● LISTED RECORDS
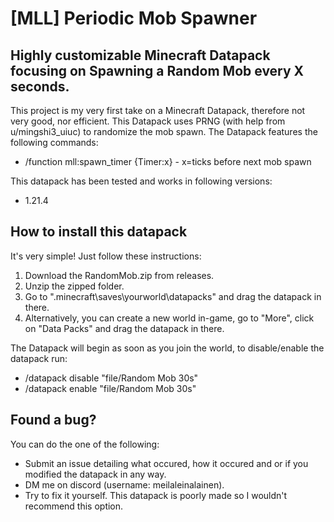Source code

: # [MLL] Periodic Mob Spawner
## Highly customizable Minecraft Datapack focusing on Spawning a Random Mob every X seconds.

This project is my very first take on a Minecraft Datapack, therefore not very good, nor efficient. This Datapack uses PRNG (with help from u/mingshi3_uiuc) to randomize the mob spawn. The Datapack features the following commands:

* /function mll:spawn_timer {Timer:x} - x=ticks before next mob spawn

This datapack has been tested and works in following versions:

* 1.21.4

## How to install this datapack
It's very simple! Just follow these instructions:
1. Download the RandomMob.zip from releases.
2. Unzip the zipped folder.
3. Go to ".minecraft\saves\yourworld\datapacks" and drag the datapack in there. 
3. Alternatively, you can create a new world in-game, go to "More", click on "Data Packs" and drag the datapack in there.

The Datapack will begin as soon as you join the world, to disable/enable the datapack run:

* /datapack disable "file/Random Mob 30s"
* /datapack enable "file/Random Mob 30s"

## Found a bug?
You can do the one of the following:

* Submit an issue detailing what occured, how it occured and or if you modified the datapack in any way. 
* DM me on discord (username: meilaleinalainen).
* Try to fix it yourself. This datapack is poorly made so I wouldn't recommend this option.

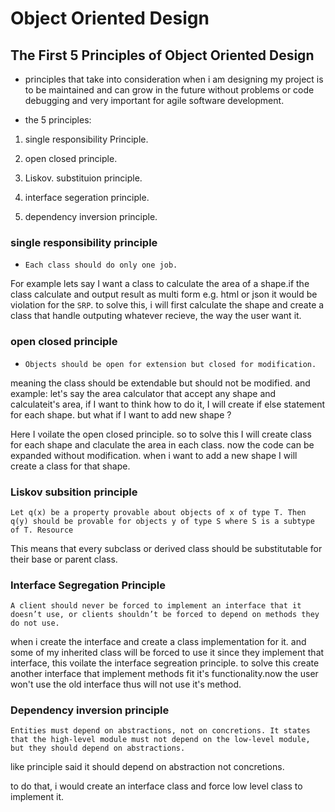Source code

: # Object Oriented Design

## The First 5 Principles of Object Oriented Design

* principles that take into consideration when i am designing my project is to be maintained and can grow in the future without problems or code debugging and very important for agile software development.

* the 5 principles:

1. single responsibility Principle.

2. open closed principle.

3. Liskov. substituion principle.

4. interface segeration principle.

5. dependency inversion principle.

### single responsibility principle

* `Each class should do only one job.`

 For example lets say I want a class to calculate the area of a shape.if the class calculate and output result as multi form e.g. html or json it would be violation for the `SRP`.
 to solve this, i will first calculate the shape and create a class that handle outputing whatever recieve, the way the user want it.

### open closed principle

* `Objects should be open for extension but closed for modification.`

meaning the class should be extendable but should not be modified.
and example: let's say the area calculator that accept any shape and calculateit's area, if I want to think how to do it, I will create if else statement for each shape. but what if I want to add new shape ?

Here I voilate the open closed principle. so to solve this I will create class for each shape and claculate the area in each class. now the code can be expanded without modification. when i want to add a new shape I will create a class for that shape.

### Liskov subsition principle

`Let q(x) be a property provable about objects of x of type T. Then q(y) should be provable for objects y of type S where S is a subtype of T. Resource`

This means that every subclass or derived class should be substitutable for their base or parent class.

### Interface Segregation Principle

`A client should never be forced to implement an interface that it doesn’t use, or clients shouldn’t be forced to depend on methods they do not use.`

when i create the interface and create a class implementation for it. and some of my inherited class will be forced to use it since they implement that interface, this voilate the interface segreation principle. to solve this create another interface that implement methods fit it's functionality.now the user won't use the old interface thus will not use it's method.

### Dependency inversion principle

`Entities must depend on abstractions, not on concretions. It states that the high-level module must not depend on the low-level module, but they should depend on abstractions.`

like principle said it should depend on abstraction not concretions.

 to do that, i would create an interface class and force low level class to implement it.
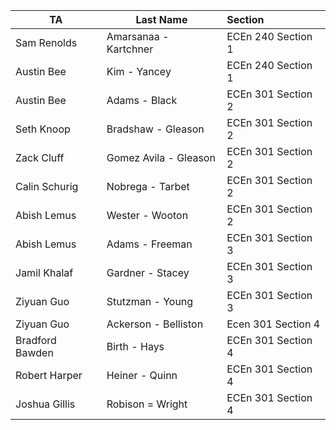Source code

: | TA | Last Name | Section |
|----|-----------|:--------|
|Sam Renolds|Amarsanaa - Kartchner|ECEn 240 Section 1|
|Austin Bee|Kim - Yancey|ECEn 240 Section 1|
|Austin Bee|Adams - Black|ECEn 301 Section 2|
|Seth Knoop|Bradshaw - Gleason|ECEn 301 Section 2|
|Zack Cluff|Gomez Avila - Gleason|ECEn 301 Section 2|
|Calin Schurig|Nobrega - Tarbet|ECEn 301 Section 2|
|Abish Lemus|Wester - Wooton|ECEn 301 Section 2|
|Abish Lemus|Adams - Freeman|ECEn 301 Section 3|
|Jamil Khalaf|Gardner - Stacey|ECEn 301 Section 3|
|Ziyuan Guo|Stutzman - Young|ECEn 301 Section 3|
|Ziyuan Guo|Ackerson - Belliston|Ecen 301 Section 4|
|Bradford Bawden|Birth - Hays|ECEn 301 Section 4|
|Robert Harper|Heiner - Quinn|ECEn 301 Section 4|
|Joshua Gillis|Robison = Wright|ECEn 301 Section 4|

● WORK TO COMPLETE
The required answer is each line of the entries containing the string "forced".

● EXPECTED OUTPUT
`A client should never be forced to implement an interface that it doesn’t use, or clients shouldn’t be forced to depend on methods they do not use.`
when i create the interface and create a class implementation for it. and some of my inherited class will be forced to use it since they implement that interface, this voilate the interface segreation principle. to solve this create another interface that implement methods fit it's functionality.now the user won't use the old interface thus will not use it's method.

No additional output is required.